La strategia bottom-up consiste nell’infiltrare l’agire delle diverse amministrazioni dello Stato e delle Regioni di progetti e politiche aperte e trasparente. L’obiettivo non è accentrare le competenze, ma piuttosto decentrarle; e non è strutturare l’apertura e la trasparenza come una specie di aggiunta a valle del modo normale di costruire policies, ma piuttosto incorporarle in tutto il ciclo di vita delle policies stesse, dalla progettazione alla valutazione ex post. Se ha successo, questa strategia costruisce, nelle istituzioni esistenti, nuova capacità di fare in modo aperto pubblica istruzione, sanità, infrastrutture, e così via.

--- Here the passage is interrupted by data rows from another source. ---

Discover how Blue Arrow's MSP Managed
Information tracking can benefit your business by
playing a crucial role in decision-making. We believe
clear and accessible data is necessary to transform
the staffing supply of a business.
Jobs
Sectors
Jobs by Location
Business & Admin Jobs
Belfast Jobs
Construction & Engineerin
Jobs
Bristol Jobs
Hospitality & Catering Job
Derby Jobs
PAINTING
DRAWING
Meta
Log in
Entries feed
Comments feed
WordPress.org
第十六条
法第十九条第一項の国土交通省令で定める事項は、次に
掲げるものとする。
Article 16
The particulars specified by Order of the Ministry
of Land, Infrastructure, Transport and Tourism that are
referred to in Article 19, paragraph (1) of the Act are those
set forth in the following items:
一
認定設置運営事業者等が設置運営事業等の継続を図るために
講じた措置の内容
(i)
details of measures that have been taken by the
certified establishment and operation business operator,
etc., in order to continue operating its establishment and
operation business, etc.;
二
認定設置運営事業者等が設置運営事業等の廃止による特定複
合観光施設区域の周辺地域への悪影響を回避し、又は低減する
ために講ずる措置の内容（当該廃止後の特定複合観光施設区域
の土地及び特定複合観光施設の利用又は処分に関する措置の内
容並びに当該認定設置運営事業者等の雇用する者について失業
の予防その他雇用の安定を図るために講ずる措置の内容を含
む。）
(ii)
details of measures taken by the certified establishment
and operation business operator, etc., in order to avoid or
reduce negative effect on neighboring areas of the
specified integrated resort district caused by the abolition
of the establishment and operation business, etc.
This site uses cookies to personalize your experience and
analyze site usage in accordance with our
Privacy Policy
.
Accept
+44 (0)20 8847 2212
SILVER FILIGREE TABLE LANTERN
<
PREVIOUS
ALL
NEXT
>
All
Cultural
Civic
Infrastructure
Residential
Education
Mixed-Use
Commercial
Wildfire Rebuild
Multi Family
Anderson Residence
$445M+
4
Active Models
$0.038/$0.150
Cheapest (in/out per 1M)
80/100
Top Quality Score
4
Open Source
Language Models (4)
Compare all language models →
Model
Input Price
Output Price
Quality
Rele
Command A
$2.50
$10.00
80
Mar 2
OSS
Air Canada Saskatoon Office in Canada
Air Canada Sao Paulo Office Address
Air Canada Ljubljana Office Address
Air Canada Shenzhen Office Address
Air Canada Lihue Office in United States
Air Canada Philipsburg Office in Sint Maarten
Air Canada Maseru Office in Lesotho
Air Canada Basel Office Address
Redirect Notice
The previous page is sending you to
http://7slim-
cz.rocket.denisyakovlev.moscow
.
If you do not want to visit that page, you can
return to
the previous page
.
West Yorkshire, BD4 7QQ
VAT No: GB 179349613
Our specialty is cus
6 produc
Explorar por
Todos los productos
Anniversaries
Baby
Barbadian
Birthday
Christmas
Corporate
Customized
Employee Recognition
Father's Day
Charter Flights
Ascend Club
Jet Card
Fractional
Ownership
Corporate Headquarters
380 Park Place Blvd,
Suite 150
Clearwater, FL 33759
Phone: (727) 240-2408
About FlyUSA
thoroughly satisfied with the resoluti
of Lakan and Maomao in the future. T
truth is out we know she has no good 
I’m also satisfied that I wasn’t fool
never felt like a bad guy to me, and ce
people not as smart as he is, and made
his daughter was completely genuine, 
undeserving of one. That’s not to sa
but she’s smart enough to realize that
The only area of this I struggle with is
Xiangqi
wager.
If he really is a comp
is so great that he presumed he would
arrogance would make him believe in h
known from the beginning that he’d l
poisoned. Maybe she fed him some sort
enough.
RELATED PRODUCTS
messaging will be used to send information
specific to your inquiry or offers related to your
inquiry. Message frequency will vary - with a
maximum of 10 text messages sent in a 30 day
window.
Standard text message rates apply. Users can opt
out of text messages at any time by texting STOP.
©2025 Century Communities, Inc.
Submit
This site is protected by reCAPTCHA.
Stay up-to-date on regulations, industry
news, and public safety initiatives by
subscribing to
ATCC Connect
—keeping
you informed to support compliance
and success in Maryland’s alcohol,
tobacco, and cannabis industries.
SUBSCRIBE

È chiaro che le due strategie non sono alternative, ma complementari. Servono strumenti nazionali: per esempio, ci vuole un Freedom of Information Act italiano, una garanzia di trasparenza di ultima istanza, e questo non si può fare che dal centro. Ma io credo che la strategia che ho chiamato bottom-up dovrebbe essere quella principale. La ragione è questa: un nucleo tecnico che “possiede” l’open government rischia di essere vissuto con fastidio dalle amministrazioni operative; e queste possono fare fallire le politiche di governo aperto semplicemente non cooperando, o considerandole come un adempimento, un dovere burocratico. Sarebbe un disastro. Ascolto e collaborazione non si possono fare controvoglia. Il governo aperto per forza si capovolgerebbe in una triste mascherata.

Un consiglio non richiesto a Profumo: ministro, resista alla tentazione di concentrare le intelligenze intorno a sé. Promuova piuttosto una comunità di pratica degli amministratori italiani che fanno governo aperto; organizzi una conferenza annuale, rilanci Innovatori PA, apra canali per mandare i funzionari desiderosi di imparare a lavorare un anno con le amministrazioni all’avanguardia mondiale in questo capo; usi l’autorevolezza della sua delega per premiare chi fa bene, a qualunque livello; apra spazi per la società civile. Non crei un altro silo verticalmente separato dagli altri; lasci piuttosto che gli uomini e le donne dell’open government stiano in trincea, dove le politiche pubbliche vengono fatte davvero e non solo dibattute o valutate. Cerchi, insomma, di stimolare la domanda di apertura da parte delle amministrazioni operative, piuttosto che imporgliela. Si rischia che il risultato sia la solita situazione “a macchia di leopardo” italiana, con alcune amministrazioni all’avanguardia e altre no. Ma tutto sommato, meglio questo che una mancanza di trasparenza uniforme.